• Brief: Start at the line with "Кухня с барной стойкой современная у" in the records below, stop at the line with "proches avec un", and return every line in that span exactly, the two end lines included.

• Data for processing:
↓↓↓

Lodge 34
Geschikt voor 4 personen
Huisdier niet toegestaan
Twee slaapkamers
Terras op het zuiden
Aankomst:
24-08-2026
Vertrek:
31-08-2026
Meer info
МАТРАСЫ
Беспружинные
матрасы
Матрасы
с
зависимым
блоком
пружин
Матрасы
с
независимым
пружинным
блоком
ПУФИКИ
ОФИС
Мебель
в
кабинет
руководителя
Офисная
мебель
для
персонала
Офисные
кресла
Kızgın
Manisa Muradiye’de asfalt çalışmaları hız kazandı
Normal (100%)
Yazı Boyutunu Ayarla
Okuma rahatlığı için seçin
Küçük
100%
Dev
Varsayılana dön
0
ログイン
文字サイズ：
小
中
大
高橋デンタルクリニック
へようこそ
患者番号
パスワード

↑↑↑
↓↓↓

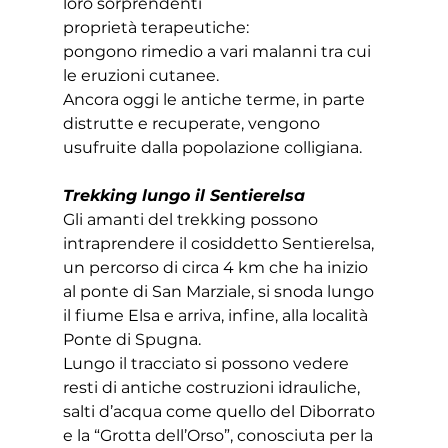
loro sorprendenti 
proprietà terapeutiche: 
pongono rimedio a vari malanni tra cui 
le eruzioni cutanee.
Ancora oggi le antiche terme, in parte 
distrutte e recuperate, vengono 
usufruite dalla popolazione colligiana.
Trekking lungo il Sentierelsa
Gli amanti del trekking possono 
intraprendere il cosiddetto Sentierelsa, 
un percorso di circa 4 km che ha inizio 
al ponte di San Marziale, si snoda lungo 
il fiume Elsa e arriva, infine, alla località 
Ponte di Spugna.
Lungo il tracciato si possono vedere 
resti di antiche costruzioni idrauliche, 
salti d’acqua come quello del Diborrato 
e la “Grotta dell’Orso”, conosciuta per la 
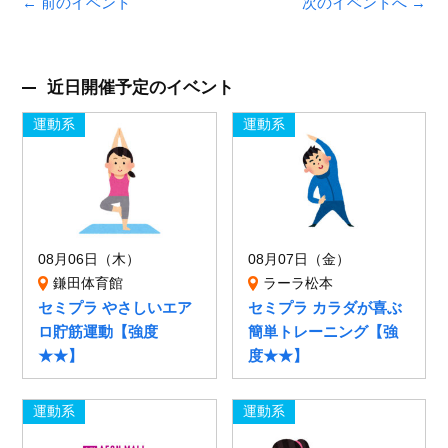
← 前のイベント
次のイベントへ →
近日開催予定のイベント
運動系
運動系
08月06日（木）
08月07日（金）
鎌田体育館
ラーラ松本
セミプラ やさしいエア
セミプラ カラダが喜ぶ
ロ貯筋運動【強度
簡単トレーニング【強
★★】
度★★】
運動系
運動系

↑↑↑
↓↓↓

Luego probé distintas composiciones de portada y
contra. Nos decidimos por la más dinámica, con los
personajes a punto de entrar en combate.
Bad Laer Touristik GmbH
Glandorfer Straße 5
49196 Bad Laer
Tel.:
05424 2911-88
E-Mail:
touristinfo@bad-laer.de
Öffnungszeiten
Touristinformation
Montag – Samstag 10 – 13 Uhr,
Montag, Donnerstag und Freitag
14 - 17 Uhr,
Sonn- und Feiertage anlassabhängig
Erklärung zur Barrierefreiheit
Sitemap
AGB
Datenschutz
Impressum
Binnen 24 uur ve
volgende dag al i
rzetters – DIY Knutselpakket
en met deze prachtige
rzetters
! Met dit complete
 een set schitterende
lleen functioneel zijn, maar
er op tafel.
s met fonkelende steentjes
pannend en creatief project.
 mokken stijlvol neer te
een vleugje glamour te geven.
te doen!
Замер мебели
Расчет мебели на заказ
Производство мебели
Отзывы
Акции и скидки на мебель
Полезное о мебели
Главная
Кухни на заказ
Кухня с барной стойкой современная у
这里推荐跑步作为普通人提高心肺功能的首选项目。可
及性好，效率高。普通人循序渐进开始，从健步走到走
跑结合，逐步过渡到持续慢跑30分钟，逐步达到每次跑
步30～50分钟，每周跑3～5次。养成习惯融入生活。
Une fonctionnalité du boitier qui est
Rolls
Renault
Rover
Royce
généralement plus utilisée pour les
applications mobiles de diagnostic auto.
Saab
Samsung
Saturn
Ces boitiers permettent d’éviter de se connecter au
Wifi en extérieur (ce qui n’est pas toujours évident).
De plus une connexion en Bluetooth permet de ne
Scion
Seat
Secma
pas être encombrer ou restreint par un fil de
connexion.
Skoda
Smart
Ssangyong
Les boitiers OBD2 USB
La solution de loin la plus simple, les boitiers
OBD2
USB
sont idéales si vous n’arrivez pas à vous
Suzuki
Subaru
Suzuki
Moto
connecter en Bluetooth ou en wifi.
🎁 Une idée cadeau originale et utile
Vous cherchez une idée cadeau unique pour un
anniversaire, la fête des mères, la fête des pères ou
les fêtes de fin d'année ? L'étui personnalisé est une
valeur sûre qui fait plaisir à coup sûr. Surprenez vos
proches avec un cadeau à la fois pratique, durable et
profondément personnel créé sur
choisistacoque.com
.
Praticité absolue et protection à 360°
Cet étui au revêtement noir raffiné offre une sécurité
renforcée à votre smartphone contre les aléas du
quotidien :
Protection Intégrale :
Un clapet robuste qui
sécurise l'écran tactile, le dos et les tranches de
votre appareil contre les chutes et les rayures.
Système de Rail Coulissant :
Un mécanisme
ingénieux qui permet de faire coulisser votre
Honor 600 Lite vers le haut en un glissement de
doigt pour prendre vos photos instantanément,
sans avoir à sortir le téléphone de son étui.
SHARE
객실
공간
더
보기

↑↑↑

• Result for this exercise:
Кухня с барной стойкой современная у
这里推荐跑步作为普通人提高心肺功能的首选项目。可
及性好，效率高。普通人循序渐进开始，从健步走到走
跑结合，逐步过渡到持续慢跑30分钟，逐步达到每次跑
步30～50分钟，每周跑3～5次。养成习惯融入生活。
Une fonctionnalité du boitier qui est
Rolls
Renault
Rover
Royce
généralement plus utilisée pour les
applications mobiles de diagnostic auto.
Saab
Samsung
Saturn
Ces boitiers permettent d’éviter de se connecter au
Wifi en extérieur (ce qui n’est pas toujours évident).
De plus une connexion en Bluetooth permet de ne
Scion
Seat
Secma
pas être encombrer ou restreint par un fil de
connexion.
Skoda
Smart
Ssangyong
Les boitiers OBD2 USB
La solution de loin la plus simple, les boitiers
OBD2
USB
sont idéales si vous n’arrivez pas à vous
Suzuki
Subaru
Suzuki
Moto
connecter en Bluetooth ou en wifi.
🎁 Une idée cadeau originale et utile
Vous cherchez une idée cadeau unique pour un
anniversaire, la fête des mères, la fête des pères ou
les fêtes de fin d'année ? L'étui personnalisé est une
valeur sûre qui fait plaisir à coup sûr. Surprenez vos
proches avec un cadeau à la fois pratique, durable et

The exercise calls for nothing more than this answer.